Monti went to college in Italy, but completed his graduate studies in economics at Yale, where he studied under James Tobin (which I suppose increases the chances that he supports a financial transaction tax). He was an economics professor and university administrator in Italy from 1970 through 1994, then was appointed to the European Commission, where he was handed various economic portfolios, including those on financial services and competition, in which capacity he initiated anti-monopoly proceedings against Microsoft and led the investigation that culminated in blocking the merger of General Electric and Honeywell. With Jacques Delors and Daniel Cohn-Bendit, he has supported an initiative to deepen the European Union, and he was the first chairman of Breugel, a Brussels-based EU-oriented think tank. His bio on the European Commission’s website listed him as an adviser to Goldman Sachs, and it’s downhill from there: A conspiracy theorist’s dream-come-true, Monti, according to Wikipedia, is also the European chairman of the Trilateral Commission and a member of the Bilderberg Group.

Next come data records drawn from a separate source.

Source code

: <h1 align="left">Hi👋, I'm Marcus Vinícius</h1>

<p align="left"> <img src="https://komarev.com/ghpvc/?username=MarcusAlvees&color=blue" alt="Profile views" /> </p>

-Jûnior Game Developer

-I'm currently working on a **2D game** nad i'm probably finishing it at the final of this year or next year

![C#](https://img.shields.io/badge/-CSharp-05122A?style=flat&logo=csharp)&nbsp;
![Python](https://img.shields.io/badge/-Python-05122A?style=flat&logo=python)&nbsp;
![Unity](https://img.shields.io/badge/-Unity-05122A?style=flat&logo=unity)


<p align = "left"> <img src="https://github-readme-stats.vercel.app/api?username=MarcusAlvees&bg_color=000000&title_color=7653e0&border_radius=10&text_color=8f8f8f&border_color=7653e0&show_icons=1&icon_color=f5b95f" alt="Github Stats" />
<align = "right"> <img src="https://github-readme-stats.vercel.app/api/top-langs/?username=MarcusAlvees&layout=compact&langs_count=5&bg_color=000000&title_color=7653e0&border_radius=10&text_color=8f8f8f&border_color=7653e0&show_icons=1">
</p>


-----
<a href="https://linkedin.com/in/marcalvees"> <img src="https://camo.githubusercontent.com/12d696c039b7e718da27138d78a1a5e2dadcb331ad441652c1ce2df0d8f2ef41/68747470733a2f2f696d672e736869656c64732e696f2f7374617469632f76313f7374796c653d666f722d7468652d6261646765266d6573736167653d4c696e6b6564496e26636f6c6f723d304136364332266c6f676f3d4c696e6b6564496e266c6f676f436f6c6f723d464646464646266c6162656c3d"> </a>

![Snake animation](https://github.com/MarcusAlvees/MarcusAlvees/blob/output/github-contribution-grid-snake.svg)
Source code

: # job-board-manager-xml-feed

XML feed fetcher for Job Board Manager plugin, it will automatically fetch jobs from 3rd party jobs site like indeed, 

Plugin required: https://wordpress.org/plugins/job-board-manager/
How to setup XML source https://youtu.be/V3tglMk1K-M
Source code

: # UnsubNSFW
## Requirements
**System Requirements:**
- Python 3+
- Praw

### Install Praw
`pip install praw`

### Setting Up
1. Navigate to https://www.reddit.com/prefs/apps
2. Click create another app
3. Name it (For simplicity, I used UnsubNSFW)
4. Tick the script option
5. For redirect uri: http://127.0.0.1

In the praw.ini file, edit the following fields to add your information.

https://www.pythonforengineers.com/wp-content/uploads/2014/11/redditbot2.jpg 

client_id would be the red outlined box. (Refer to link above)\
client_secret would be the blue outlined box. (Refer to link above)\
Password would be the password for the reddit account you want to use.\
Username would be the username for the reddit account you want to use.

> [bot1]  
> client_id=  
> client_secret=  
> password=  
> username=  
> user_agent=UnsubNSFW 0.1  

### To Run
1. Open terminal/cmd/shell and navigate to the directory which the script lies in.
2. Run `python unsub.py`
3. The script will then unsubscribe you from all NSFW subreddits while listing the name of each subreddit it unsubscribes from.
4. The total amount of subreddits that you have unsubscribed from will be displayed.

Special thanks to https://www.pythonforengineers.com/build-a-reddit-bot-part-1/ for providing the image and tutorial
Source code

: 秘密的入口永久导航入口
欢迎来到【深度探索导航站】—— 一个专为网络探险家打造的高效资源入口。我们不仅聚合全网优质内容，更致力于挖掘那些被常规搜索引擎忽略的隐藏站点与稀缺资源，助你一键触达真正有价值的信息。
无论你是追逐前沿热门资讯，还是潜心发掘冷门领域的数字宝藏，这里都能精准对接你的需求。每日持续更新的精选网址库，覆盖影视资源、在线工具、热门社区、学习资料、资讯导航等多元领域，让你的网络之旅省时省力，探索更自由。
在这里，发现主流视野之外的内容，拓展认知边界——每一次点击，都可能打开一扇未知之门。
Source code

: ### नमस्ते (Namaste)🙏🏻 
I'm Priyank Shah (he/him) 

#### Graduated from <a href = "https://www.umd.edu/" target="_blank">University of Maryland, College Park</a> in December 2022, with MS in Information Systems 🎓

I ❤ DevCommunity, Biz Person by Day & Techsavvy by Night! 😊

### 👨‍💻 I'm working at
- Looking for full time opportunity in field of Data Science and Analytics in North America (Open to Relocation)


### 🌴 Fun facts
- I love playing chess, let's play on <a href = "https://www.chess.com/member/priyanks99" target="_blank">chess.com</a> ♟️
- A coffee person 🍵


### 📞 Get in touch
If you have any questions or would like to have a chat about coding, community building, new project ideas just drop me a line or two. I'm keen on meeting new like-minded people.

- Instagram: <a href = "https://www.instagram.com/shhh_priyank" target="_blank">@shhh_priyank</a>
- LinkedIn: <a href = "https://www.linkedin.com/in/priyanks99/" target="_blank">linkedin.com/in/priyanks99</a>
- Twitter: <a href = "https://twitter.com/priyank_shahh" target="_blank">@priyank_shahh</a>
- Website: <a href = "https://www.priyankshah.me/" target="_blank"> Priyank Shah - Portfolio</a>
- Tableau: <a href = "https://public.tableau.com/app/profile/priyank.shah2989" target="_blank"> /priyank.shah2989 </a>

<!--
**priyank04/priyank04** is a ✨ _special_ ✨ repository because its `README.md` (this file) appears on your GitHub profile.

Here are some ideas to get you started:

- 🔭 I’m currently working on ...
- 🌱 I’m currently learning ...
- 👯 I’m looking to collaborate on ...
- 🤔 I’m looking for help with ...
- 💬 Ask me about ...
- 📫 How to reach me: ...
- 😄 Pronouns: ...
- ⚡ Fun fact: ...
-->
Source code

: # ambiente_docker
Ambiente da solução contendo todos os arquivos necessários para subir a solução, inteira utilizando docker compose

But there’s nothing conspiratorial about what is happening in plain view in Italy and Greece: Two economists have been imposed from on high to make changes to the Italian and Greek economies – really, to fundamental lifestyles of Italians and Greeks – that neither nation would be likely to make through the normal democratic processes. Some of the changes we’re likely about to see would probably come in any case, but surely not all: Democracies tend not vote themselves into austerity-driven penury. But Italy and Greece (the latter, need I note, the cradle of democracy) aren’t really looking like democracies just now, or even sovereign states.
So what do we call this? A coup? An occupation? The latest version of the 18th Brumaire? (That one’s for the Marxists.) If nothing else, it’s certainly a triumph of capitalism over democracy.